Derechos | ¿La educación social como garante de los derechos de la ciudadanía?

Por Mª José Aguilar Idáñez

Para responder a la pregunta que da título a esta breve reflexión, es preciso aclarar primero ¿qué entendemos por ciudadanía? O, mejor, ¿qué significa ser ciudadano/a?.

Según el Consejo de Europa, ciudadano/a es cualquier “persona titular de derechos y obligaciones en una sociedad democrática”. Es decir, la ciudadanía nos remite necesariamente a un contexto político. Y si la ciudadanía -como indica Marshall-, es el estatus que se concede a los miembros de una comunidad política, cualquier exclusión de la ciudadanía significa una disminución de derechos. Parece obvio, entonces, que no puede haber ciudadanía PLENA sin el reconocimiento (y su consecuente posibilidad de ejercicio) de TODOS los derechos (humanos, sociales, económicos, civiles y culturales). Dicho en otras palabras: el no reconocimiento, o la limitación en el ejercicio, de algún derecho, significa una devaluación-eliminación del estatuto de ciudadana/o.

En una sociedad democrática, y sobre todo si esa sociedad se configura políticamente como un Estado Social de Derecho (que es lo que pone –al menos por escrito- en la Constitución Española actual), ¿se pueden exigir unos deberes como ciudadano y una integración social plena a quien no tiene los derechos básicos reconocidos?

La integración social pasa por una integración política plena y unos mínimos niveles de integración socio-económica. Por lo tanto, la premisa fundamental para la integración social de cualquier persona (incluidas todas las personas migrantes) ha de basarse en su reconocimiento como ciudadano, con derechos y deberes, y no en su identidad. Como tan acertadamente ha señalado Javier de Lucas, el reconocimiento de derechos es una condición previa y necesaria (aunque no suficiente) para que haya una política y una realidad social de integración. La integración es un proceso enormemente complejo, en el que intervienen factores psicológicos, sociológicos, políticos, económicos y culturales. Pero sin el reconocimiento previo de derechos y su posibilidad de ejercicio, solo cabe hablar de políticas de integración parcial. Integrar es, primeramente, equiparar en derechos, y todo lo que sean reformas legislativas que recortan derechos de las personas (inmigradas o con cualquier diversidad funcional, etaria, de género, etc.) son actuaciones en contra de su integración social. Hay que procurar, por tanto, una amplia equiparación de derechos desde el principio: los derechos son condición previa, jamás deben concebirse como un resultado final a modo de premio por el “buen comportamiento” o la superación de una carrera de obstáculos vitales.

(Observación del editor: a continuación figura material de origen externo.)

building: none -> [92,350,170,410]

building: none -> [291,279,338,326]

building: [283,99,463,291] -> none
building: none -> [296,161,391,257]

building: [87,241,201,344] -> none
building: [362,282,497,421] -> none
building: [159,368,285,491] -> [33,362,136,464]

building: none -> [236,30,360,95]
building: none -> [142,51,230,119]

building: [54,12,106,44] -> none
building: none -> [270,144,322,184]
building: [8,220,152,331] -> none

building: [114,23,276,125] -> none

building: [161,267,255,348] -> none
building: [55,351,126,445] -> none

Teniendo en cuenta la reflexiones previas, cabe preguntarse ahora lo siguiente: ¿puede una profesión social –como la educación social, por ejemplo- no ser garante de los derechos de ciudadanía?

En mi opinión, cualquier profesión de ayuda (ya sea la educación social, el trabajo social, la psicología, la pedagogía, el magisterio, etc.), sólo puede alcanzar sus bienes intrínsecos, y por tanto ser útil para la sociedad, cumpliendo una función social positiva para el desarrollo de la misma. Y esto sólo es posible si las personas que ejercemos dichas profesiones ayudamos a los demás a alcanzar el máximo de sus potencialidades y a lograr su pleno desarrollo personal y social; lo que implica remover y luchar contra los obstáculos que muchas veces impiden o dificultan dicho desarrollo potencial.

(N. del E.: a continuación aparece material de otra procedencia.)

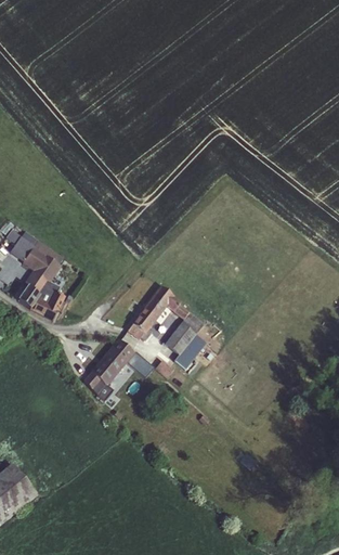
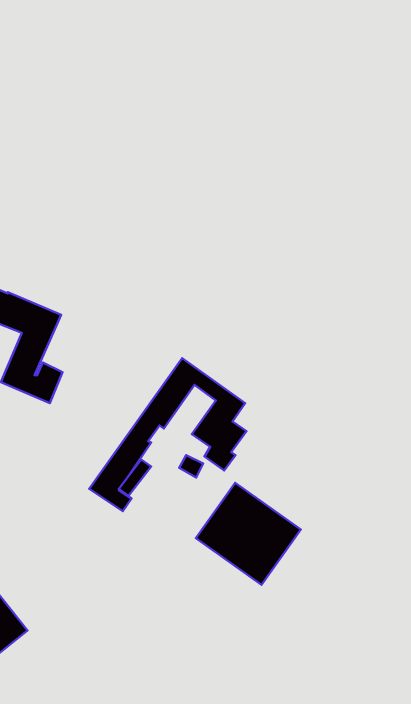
building: none -> [196,483,301,585]

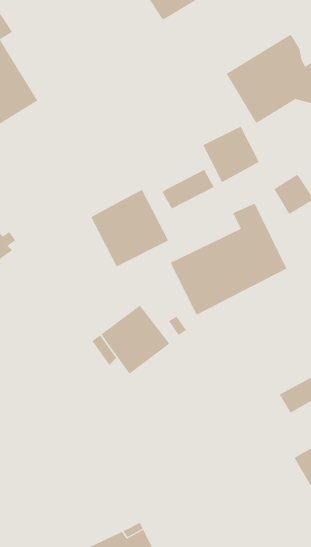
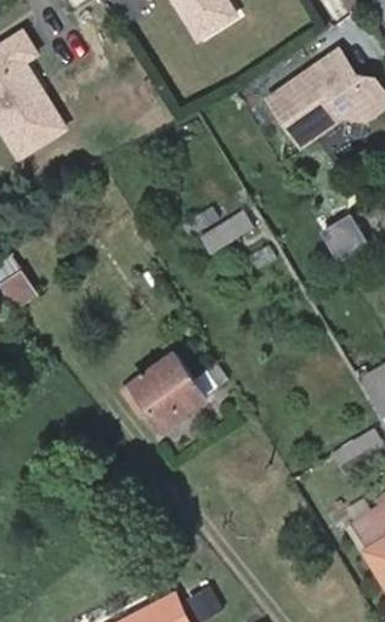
building: [203,126,260,183] -> none
building: [91,189,169,267] -> none
building: [170,203,287,315] -> none

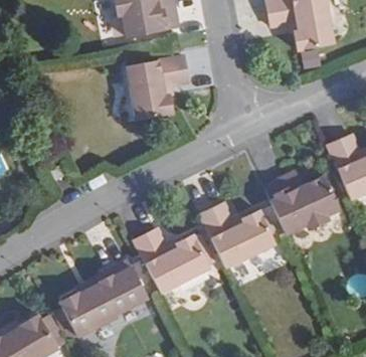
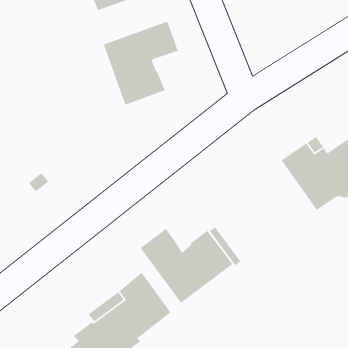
building: [199,203,274,267] -> none

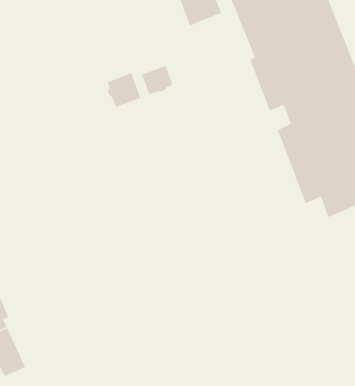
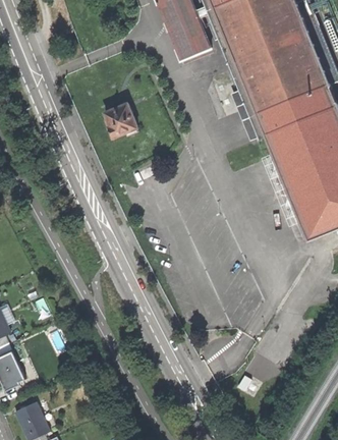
building: [141,65,173,95] -> none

Así pues, yo formularía la pregunta inicial al revés para todas las profesiones de ayuda, pero hoy especialmente para las y los educadores/as sociales: ¿puede la Educación Social no ser garante de los derechos de ciudadanía? Obviamente no. Y si alguien que no trabaje activamente por ese reconocimiento y ese ejercicio pleno de tales derechos, llama a su quehacer profesional como “educación social”, debe saber que no merece reconocimiento alguno, ni por parte del cuerpo profesional, ni por parte del resto de la sociedad. Y más valdría que se dedicara a otro menester.